Locate, in the data below, the line that contains "thumb mcp: (390, 563)" and the line that contains "pinky dip: (631, 110)"; reproduce exactly those two lines and every line between them, nothing more.
>>>
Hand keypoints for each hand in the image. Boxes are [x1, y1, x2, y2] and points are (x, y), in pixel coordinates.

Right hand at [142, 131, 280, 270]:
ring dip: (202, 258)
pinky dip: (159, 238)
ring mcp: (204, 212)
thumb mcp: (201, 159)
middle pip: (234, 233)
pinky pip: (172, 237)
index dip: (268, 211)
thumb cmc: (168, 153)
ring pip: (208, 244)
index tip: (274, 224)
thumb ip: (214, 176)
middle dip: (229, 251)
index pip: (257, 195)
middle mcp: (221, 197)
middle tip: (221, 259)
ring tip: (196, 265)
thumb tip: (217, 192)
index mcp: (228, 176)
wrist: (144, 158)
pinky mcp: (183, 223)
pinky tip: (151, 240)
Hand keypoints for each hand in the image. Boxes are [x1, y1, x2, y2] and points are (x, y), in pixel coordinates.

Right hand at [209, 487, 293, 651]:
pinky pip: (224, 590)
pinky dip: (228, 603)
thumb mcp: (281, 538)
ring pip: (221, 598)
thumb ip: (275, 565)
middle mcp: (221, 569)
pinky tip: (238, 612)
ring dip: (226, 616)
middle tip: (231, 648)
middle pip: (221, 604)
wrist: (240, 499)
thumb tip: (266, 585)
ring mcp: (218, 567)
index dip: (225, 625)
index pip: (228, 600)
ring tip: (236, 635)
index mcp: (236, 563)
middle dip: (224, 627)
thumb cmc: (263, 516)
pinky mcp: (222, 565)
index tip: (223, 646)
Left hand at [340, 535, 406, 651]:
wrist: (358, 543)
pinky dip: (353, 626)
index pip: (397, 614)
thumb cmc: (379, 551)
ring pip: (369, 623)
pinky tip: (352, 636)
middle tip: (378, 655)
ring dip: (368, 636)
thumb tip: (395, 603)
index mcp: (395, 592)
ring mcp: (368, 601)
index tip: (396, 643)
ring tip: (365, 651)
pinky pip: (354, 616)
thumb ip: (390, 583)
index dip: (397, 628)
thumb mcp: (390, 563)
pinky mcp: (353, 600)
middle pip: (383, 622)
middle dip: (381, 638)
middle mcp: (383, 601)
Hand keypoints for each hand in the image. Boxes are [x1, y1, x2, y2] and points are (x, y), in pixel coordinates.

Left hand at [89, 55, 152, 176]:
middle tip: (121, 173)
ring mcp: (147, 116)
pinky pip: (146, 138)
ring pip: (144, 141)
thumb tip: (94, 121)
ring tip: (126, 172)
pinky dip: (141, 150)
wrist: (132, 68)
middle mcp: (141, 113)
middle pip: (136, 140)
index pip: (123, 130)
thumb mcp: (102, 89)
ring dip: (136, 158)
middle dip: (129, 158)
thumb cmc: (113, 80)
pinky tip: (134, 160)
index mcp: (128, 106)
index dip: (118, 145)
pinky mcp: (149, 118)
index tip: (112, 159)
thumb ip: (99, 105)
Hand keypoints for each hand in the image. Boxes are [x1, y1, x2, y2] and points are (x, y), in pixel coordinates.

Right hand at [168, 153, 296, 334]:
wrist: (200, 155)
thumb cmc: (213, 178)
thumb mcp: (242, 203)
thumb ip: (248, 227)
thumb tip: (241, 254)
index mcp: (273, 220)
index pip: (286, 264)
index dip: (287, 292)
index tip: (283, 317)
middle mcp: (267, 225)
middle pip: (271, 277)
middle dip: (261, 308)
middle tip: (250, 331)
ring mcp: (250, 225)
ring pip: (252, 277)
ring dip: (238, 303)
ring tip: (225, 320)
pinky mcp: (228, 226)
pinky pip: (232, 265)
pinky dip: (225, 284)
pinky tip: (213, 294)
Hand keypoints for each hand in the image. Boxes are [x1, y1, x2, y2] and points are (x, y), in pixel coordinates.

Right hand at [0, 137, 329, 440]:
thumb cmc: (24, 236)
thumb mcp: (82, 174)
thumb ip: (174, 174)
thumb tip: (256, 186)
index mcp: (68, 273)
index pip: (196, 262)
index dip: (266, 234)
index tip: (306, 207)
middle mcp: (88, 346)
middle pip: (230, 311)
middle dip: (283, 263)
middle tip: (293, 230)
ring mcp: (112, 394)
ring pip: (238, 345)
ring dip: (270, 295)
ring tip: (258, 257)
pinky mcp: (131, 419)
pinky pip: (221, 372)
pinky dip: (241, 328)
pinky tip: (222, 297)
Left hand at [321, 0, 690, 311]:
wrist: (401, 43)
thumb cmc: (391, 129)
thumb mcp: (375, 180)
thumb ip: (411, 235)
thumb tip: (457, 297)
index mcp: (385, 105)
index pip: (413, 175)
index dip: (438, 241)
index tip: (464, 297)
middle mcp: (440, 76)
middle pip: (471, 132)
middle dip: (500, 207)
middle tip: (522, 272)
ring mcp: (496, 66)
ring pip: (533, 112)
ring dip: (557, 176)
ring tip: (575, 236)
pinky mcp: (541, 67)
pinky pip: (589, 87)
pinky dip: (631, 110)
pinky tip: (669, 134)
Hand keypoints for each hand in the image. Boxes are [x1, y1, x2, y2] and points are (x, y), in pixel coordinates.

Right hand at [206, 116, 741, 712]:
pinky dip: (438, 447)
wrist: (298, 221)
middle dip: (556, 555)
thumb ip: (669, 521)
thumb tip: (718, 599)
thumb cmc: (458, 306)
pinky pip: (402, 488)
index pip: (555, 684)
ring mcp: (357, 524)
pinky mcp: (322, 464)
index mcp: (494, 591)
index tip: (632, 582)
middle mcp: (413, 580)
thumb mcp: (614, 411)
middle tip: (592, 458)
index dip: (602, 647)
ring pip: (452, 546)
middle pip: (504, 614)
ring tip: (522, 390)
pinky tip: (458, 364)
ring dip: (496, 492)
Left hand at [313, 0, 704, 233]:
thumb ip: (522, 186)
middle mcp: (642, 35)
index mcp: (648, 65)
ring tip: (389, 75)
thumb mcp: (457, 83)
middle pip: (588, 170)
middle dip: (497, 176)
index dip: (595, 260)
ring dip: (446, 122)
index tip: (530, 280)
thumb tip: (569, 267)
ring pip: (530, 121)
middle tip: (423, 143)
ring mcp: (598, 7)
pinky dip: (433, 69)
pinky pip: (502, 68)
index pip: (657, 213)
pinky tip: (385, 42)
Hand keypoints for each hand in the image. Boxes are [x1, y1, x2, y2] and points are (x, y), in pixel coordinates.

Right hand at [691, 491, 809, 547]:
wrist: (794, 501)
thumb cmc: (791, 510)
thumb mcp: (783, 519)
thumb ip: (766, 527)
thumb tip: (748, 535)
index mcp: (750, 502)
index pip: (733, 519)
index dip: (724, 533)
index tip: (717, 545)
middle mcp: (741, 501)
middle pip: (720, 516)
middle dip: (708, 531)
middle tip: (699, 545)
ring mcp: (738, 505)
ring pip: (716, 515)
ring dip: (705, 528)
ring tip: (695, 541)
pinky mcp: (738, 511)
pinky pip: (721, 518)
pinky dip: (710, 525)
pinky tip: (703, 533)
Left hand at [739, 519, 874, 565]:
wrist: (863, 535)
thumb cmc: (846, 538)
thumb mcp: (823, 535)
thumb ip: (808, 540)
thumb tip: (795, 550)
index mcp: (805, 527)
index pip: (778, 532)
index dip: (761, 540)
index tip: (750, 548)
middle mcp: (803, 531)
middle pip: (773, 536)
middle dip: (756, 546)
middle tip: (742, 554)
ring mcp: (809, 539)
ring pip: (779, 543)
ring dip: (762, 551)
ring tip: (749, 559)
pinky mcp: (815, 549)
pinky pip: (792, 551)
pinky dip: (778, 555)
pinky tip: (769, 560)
<<<
§ Reply to the task:
thumb mcp: (390, 563)
pinky mcp: (353, 600)
middle pip: (383, 622)
middle dip: (381, 638)
middle mcp: (383, 601)
Hand keypoints for each hand in the image. Boxes are [x1, y1, x2, y2] and points are (x, y), in pixel coordinates.

Left hand at [89, 55, 152, 176]:
middle tip: (121, 173)
ring mcp: (147, 116)
pinky pip: (146, 138)
ring pip: (144, 141)
thumb tip: (94, 121)
ring tip: (126, 172)
pinky dip: (141, 150)
wrist: (132, 68)
middle mcp: (141, 113)
middle pip: (136, 140)
index pip: (123, 130)
thumb mcp: (102, 89)
ring dip: (136, 158)
middle dip: (129, 158)
thumb cmc: (113, 80)
pinky tip: (134, 160)
index mcp: (128, 106)
index dip: (118, 145)
pinky mcp: (149, 118)
index tip: (112, 159)
thumb ip: (99, 105)
Hand keypoints for each hand in the image. Boxes are [x1, y1, x2, y2] and points are (x, y), in pixel coordinates.

Right hand at [168, 153, 296, 334]:
wrist: (200, 155)
thumb cmc: (213, 178)
thumb mcp: (242, 203)
thumb ip: (248, 227)
thumb tip: (241, 254)
index mcp: (273, 220)
index pip: (286, 264)
index dip: (287, 292)
index tip: (283, 317)
middle mcp: (267, 225)
middle pip: (271, 277)
middle dip: (261, 308)
middle tip: (250, 331)
ring mcp: (250, 225)
ring pip: (252, 277)
ring dip: (238, 303)
ring tip: (225, 320)
pinky mcp: (228, 226)
pinky pip: (232, 265)
pinky dip: (225, 284)
pinky tip: (213, 294)
Hand keypoints for each hand in the image. Boxes are [x1, y1, x2, y2] and points are (x, y), in pixel coordinates.

Right hand at [0, 137, 329, 440]:
thumb cmc: (24, 236)
thumb mcp: (82, 174)
thumb ip: (174, 174)
thumb tip: (256, 186)
index mcp: (68, 273)
index pip: (196, 262)
index dip: (266, 234)
index tip: (306, 207)
middle mcp: (88, 346)
middle pip: (230, 311)
middle dip: (283, 263)
middle tip: (293, 230)
ring mcp: (112, 394)
ring pip: (238, 345)
ring dip: (270, 295)
ring tip: (258, 257)
pinky mcp: (131, 419)
pinky pip: (221, 372)
pinky dip: (241, 328)
pinky tip: (222, 297)
Left hand at [321, 0, 690, 311]:
wrist: (401, 43)
thumb cmc: (391, 129)
thumb mcp: (375, 180)
thumb ip: (411, 235)
thumb tip: (457, 297)
index mcp: (385, 105)
index pip: (413, 175)
index dip: (438, 241)
index tip: (464, 297)
middle mcp: (440, 76)
middle pip: (471, 132)
middle dip: (500, 207)
middle tip: (522, 272)
ring mcp: (496, 66)
ring pip: (533, 112)
ring dip: (557, 176)
ring tip: (575, 236)
pinky mcp: (541, 67)
pinky pip: (589, 87)
pinky dip: (631, 110)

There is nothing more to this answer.